We saw « GTAVI » running at Rockstar North: our exclusive preview and interview
This summer, TROISCOULEURS was the only French-language media outlet granted access to the place where the most eagerly anticipated video game of the decade is being developed. At Rockstar North in Scotland, “Grand Theft Auto VI” is in its final stages —the latest instalment in a highly cinematographic series that has become a cornerstone of contemporary pop culture.
L'article présente une visite exclusive des studios Rockstar North, situés à Édimbourg en Écosse, où est développé Grand Theft Auto VI (GTAVI), le prochain opus de la série culte Grand Theft Auto. Rockstar Games, l'éditeur, est connu pour son extrême secret autour de ses projets, notamment à quelques semaines de la sortie d'un jeu attendu qui influence bien au-delà du monde du jeu vidéo, touchant les domaines du cinéma, de la musique et des arts graphiques. La série GTA, créée il y a trente ans, suit les aventures de criminels dans des villes américaines fictives. Le précédent volet, GTAV (2013), s'est vendu à 230 millions d'exemplaires, devenant le deuxième jeu le plus vendu de l'histoire après Minecraft.
Rob Nelson, responsable du développement et co-directeur de Rockstar North, a accordé une interview exclusive. Il explique que la conception de GTAVI repose sur une démarche collective où l'équipe s'inspire d'images, de musiques ou de lieux réels pour construire l'univers du jeu. Par exemple, la chanson Love is a Long Road de Tom Petty a servi de fil conducteur pour le premier trailer. Nelson détaille également le processus de création : après avoir choisi un lieu (ici, la Floride et Miami), l'équipe visite ces endroits pour s'imprégner de leur ambiance, prendre des photos et identifier des éléments à intégrer. Le jeu est ensuite conçu comme une version déformée de la réalité, mêlant des lieux réels et des éléments fictifs.
Une innovation majeure de GTAVI est l'introduction d'un duo de protagonistes, Lucia et Jason, dont les aventures sont racontées à travers leurs yeux. C'est une première pour la série, qui avait jusqu'à présent privilégié des héros individuels ou des groupes de personnages. Cette approche vise à renforcer l'investissement émotionnel du joueur, notamment lors des moments calmes comme les scènes dans leur appartement, ou les actions comme les braquages où le sort de l'un des deux personnages peut inquiéter le joueur.

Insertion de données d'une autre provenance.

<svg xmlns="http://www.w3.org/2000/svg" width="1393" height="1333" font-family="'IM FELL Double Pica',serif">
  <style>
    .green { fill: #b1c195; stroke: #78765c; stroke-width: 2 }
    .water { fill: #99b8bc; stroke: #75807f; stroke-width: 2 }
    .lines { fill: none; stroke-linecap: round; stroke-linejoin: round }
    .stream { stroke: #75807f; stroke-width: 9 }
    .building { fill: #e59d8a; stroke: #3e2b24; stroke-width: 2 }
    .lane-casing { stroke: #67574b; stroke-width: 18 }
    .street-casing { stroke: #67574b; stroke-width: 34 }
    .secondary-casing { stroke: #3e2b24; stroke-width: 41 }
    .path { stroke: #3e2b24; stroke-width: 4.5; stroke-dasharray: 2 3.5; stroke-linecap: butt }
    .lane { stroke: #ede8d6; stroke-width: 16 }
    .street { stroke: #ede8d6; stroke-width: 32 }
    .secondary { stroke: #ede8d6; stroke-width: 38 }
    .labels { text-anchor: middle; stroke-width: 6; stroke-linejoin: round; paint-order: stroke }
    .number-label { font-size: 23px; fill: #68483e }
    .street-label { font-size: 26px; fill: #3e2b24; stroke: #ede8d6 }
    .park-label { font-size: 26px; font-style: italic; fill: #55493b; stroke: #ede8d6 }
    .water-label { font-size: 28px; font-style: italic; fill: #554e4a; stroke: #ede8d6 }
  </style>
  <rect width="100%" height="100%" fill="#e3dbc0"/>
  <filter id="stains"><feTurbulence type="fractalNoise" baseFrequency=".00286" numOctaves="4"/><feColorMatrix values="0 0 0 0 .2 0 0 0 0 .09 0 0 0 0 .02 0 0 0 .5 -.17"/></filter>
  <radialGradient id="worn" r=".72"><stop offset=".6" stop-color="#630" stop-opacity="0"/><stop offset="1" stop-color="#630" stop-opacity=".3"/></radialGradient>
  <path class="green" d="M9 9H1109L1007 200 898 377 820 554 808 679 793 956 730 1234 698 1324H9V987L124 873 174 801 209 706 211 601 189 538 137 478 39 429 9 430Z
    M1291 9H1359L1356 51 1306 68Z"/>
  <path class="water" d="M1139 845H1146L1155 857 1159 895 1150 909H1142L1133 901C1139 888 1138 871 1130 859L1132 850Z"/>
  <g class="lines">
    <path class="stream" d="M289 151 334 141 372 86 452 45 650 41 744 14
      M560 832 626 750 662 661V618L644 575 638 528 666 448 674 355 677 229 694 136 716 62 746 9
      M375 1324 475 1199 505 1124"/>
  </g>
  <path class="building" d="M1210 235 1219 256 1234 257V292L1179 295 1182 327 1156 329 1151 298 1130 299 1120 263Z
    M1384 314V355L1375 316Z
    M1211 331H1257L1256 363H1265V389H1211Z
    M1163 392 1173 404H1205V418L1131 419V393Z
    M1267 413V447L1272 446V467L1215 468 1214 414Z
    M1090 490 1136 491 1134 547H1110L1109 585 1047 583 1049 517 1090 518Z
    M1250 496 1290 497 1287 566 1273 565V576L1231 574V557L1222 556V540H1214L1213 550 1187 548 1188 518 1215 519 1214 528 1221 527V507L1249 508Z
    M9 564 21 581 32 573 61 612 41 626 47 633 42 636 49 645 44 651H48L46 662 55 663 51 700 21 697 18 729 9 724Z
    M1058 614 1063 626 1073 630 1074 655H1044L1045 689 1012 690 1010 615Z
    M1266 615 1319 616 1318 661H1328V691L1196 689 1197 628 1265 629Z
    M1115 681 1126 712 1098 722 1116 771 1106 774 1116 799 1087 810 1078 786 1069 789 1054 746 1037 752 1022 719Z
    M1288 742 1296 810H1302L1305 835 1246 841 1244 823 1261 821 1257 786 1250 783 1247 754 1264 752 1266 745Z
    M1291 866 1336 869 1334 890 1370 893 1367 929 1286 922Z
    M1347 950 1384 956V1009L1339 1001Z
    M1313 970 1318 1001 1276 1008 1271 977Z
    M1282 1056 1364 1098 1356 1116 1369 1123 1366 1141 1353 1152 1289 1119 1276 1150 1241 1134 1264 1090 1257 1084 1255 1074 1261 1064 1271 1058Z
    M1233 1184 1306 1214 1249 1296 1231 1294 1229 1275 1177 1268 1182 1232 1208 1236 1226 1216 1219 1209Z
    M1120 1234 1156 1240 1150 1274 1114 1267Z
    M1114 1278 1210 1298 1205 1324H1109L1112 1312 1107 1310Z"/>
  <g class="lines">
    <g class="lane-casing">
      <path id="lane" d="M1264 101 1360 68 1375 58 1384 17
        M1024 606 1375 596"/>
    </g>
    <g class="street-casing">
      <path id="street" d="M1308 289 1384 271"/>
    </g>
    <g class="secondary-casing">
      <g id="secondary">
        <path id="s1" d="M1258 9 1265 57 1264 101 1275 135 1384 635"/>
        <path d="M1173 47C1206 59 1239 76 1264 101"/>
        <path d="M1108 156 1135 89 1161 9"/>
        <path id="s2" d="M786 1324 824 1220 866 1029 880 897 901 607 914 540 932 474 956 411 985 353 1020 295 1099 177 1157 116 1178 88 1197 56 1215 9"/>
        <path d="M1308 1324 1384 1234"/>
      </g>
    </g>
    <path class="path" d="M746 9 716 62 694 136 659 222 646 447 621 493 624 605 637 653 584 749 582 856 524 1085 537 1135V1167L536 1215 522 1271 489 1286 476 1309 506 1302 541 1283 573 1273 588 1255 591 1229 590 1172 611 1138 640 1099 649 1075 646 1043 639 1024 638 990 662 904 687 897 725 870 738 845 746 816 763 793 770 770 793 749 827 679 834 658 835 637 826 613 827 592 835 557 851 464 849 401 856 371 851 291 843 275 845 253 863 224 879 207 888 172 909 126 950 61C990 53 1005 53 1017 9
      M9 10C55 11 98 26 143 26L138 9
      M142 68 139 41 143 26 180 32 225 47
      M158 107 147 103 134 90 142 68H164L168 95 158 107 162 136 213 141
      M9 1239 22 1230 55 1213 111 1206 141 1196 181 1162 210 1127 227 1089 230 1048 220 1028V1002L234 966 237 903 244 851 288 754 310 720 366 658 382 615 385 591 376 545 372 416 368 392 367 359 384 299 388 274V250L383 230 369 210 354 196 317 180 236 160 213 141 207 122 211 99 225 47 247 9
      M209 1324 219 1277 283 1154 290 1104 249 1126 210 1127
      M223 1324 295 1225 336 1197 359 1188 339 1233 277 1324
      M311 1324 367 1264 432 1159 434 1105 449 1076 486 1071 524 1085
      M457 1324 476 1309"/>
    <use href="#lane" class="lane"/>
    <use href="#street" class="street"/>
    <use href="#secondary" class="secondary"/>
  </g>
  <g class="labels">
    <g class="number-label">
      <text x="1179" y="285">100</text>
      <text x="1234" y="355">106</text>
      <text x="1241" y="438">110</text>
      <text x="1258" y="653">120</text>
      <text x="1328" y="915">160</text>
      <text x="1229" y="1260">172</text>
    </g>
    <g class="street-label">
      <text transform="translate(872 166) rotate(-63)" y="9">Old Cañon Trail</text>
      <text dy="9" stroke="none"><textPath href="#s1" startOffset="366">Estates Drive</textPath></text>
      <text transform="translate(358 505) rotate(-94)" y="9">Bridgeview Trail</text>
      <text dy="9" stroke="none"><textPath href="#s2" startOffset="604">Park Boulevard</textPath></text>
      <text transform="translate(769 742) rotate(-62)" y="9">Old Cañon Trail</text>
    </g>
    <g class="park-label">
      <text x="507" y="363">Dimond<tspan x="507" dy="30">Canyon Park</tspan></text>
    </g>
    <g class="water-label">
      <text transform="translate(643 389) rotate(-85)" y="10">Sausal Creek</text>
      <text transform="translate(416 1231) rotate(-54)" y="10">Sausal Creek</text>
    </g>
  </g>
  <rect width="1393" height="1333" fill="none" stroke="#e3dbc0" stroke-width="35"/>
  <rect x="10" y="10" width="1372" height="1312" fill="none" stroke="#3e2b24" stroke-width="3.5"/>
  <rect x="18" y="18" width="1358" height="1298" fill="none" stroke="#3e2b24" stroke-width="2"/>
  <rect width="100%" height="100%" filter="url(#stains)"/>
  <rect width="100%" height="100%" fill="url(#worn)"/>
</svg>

Cette idée s'inspire de l'expérience réussie de Red Dead Redemption 2, où le personnage d'Arthur Morgan avait marqué les joueurs par sa profondeur narrative et ses choix moraux.
Le jeu mise sur une direction artistique et technique poussée, avec des performances d'acteurs en performance capture (technique permettant de capturer les mouvements et expressions des comédiens pour les transposer sur des personnages virtuels). Les séquences présentées lors de la visite montrent une maîtrise cinématographique des plans, des mouvements de caméra et des choix de musique, mêlant des influences disco (comme Cerrone) et des sonorités French Touch. L'univers est décrit comme cohérent et immersif, avec des transitions fluides entre les scènes d'action et les moments plus intimistes. Le jeu intègre également une satire acerbe des industries du divertissement et de l'information, une marque de fabrique de Rockstar.
La construction du monde de GTAVI suit une méthode précise. L'équipe commence par définir les zones géographiques à inclure (Everglades, Miami, villes environnantes) puis détermine quels types de personnages et d'environnements y seront associés. Les écrivains élaborent ensuite une trame narrative qui guide le joueur à travers ces lieux, avec des missions clés (tentpole missions) servant de points de passage obligés. Le jeu est divisé en chapitres, ce qui permet de structurer l'histoire et les déplacements du joueur. L'équipe s'interroge également sur la liberté laissée au joueur : peut-il s'écarter du scénario principal sans perdre en cohérence ? Cette approche en couches successives vise à équilibrer guidage et liberté.
L'article souligne que *GTAVI* pourrait devenir le meilleur film de l'année, non pas au sens traditionnel, mais comme une œuvre audiovisuelle immersive. La série *Grand Theft Auto* est déjà un phénomène culturel, avec une influence comparable à celle d'un film ou d'une série à succès. Les attentes sont donc immenses, d'autant que le jeu a été conçu pour offrir une expérience à la fois cinématographique et interactive. La visite des studios et la présentation des premières séquences visent à montrer que Rockstar a su évoluer tout en restant fidèle à son ADN, en intégrant des innovations narratives et techniques sans sacrifier la profondeur de son univers.